At What Price Peace?

Obama needed the Nobel Peace prize like another hole in the head, because it is effectively a set of virtual handcuffs on a President mired in war and global unrest—and don't his opponents know it

There are likely very few people in our great Western consumer societies who haven’t been given something they wish they could refuse, or give back, or sell on eBay. Any look at the hike in stuff offered on such websites after Thanksgiving and Christmas is testament to the fact that much of the junk we give and are given is neither to our taste nor our life improvement.

How then do you quietly but firmly put a Nobel Peace prize back in the hands of those relatively obscure Norwegians who gave it to you in such good faith? That has surely been the dilemma of the US President since waking up last week to the news of his new laureate status.

Wow, he needed that prize like another hole in the head, and, like many a gift given, it becomes the responsibility of the recipient to deal with it. Only this is not as easy as dispensing with the 34th toaster wedding gift or a set of large glass dogs or other such kitsch. Oh no. This one comes with enormously difficult strings attached.

Since the unexpected award, there’s been a complete media feeding frenzy in this part of the world analyzing every perspective and holding nothing back—from the Right Wing whingers (who are possibly secretly jealous), to the other end of the political spectrum asking, why now?

Why indeed. It would seem the Nobel Committee is dabbling in politics from afar, and has decided what better way to live up to the name of its award than to tie the hands of the very man who the world undoubtedly sees as capable of effecting said peace.
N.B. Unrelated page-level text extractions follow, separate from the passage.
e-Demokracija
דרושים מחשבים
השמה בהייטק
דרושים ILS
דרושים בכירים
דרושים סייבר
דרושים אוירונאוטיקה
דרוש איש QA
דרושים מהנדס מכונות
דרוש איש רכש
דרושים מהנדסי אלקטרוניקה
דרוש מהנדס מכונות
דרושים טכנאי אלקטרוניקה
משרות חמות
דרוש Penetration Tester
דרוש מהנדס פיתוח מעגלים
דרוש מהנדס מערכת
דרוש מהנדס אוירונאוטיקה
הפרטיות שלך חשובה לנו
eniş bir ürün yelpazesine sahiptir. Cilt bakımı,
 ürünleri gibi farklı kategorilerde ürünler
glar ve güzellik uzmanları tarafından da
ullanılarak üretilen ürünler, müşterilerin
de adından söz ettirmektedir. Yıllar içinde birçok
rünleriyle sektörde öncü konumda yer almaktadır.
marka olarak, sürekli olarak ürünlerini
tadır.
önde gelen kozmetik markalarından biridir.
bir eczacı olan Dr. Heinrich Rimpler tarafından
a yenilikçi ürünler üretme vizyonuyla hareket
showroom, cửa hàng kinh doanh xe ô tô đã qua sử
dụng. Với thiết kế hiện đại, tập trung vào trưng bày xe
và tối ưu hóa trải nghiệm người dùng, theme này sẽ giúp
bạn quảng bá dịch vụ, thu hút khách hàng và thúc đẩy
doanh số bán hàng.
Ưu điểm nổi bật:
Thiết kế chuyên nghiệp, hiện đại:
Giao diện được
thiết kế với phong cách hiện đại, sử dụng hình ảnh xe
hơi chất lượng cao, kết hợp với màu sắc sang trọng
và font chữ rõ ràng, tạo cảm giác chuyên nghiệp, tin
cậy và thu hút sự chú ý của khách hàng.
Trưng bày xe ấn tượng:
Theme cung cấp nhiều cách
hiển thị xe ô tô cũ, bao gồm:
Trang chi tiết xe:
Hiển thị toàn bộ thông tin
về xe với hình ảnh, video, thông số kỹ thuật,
The prize is like a set of virtual handcuffs which fit neatly with the virtual peace Obama is striving for, but has yet to realise in any tangible fashion.

These handcuffs will be sorely strained if the President decides he needs to send 40,000 more troops in to Afghanistan, or can’t exit the other war he is mired in according to the ambitious timeline he set during the presidential campaign.

You see, a peace award to a President with so many possibilities for peace in front of him, but so few runs on the board, was only ever going to make him a target himself.

Sure he wants to get out of Iraq, bring stability to Afghanistan, reduce nuclear weapons, avoid a military strike on Iran, calm down North Korea and oversee a peaceful end to the Israeli-Palestinian mess. But it would be a reasonably safe bet most people want those outcomes, including the Nobel Committee it seems.

It is highly likely then that this award is the Committee’s way of saying don’t you dare send more young soldiers to die in Afghanistan, don’t you dare allow Israel to fire on Iran, or don’t you dare turn a blind eye to galloping Israeli occupation in Palestinian lands.

It is not as if the Norwegian Committee hasn’t given its prestigious award to some very strange recipients in the past—Henry Kissinger, Yasser Arafat and Shimon Peres were hardly the arbiters of peace, and Obama is arguably more deserving than any of them after just nine months in office, or, just for not being George W. Bush.

And the prize has gone to plenty of people before peace was actually realised—Desmond Tutu got his 18-carat gold gong and plenty of dosh 10 years before the end of apartheid in South Africa, and Mother Teresa was awarded, but global poverty has in real terms increased despite her works.

For those who say this should have gone to the people who died on the streets of Tehran fighting for democracy, the prize is no longer awarded posthumously, but amongst the democratic fighters still living, their time may come next year as the cut off date for 2009 was February—well before the stolen Iranian election. Uneasily, however, that cut-off date was after Obama had been in office a mere two weeks and that’s just added to the less than peaceful fallout.

Amidst the hours of telly-time and untold column inches has been advice to Obama to explain to the Nobel Committee he just couldn’t accept their award because he hasn’t done anything. That’s garbage if a true consideration of the reassertion of America as a world player and not a world bully is taken into account, and that goes right back to the hope inspired from the beginnings of his campaign for the big job.

Another line of helpful suggestions has been to go and accept the award but dedicate it to the greatest army on the face of the earth—i.e. the American forces who, it seems from this argument’s line, have saved the world many times over. That would be all very well but you can bet the Nobel Committee has heard of My Lai and Abu Ghraib and a few other less savoury incidents, which would have to be selectively dropped from any sweeping hagiography of US troops.

So while the incredulity that the awarding aroused continues pretty much unabated, Obama has to get on with the job of managing his dreams for peace ever mindful that the others whom he beat for the prize—Morgan Tsvangirai, Thich Quang Do, Sima Simar and about 200 others—are quietly trying to get on with promoting peace, democracy and women’s rights without the hoopla or the cash of a prestigious award.

Obama didn’t ask for it. In fact it would be a safe bet he was pretty pissed at being singled out, at least at this stage. Now he has to prove that he is at once worthy of the faith the Nobel Committee has publicly vested in him, and strong enough to do what he believes is right in terms of all the less than peaceful hornets nests he’s inherited.

It is a sorry state of affairs when a President of the United States is put on the back foot because he’s thought to be so eminently capable. At what price peace?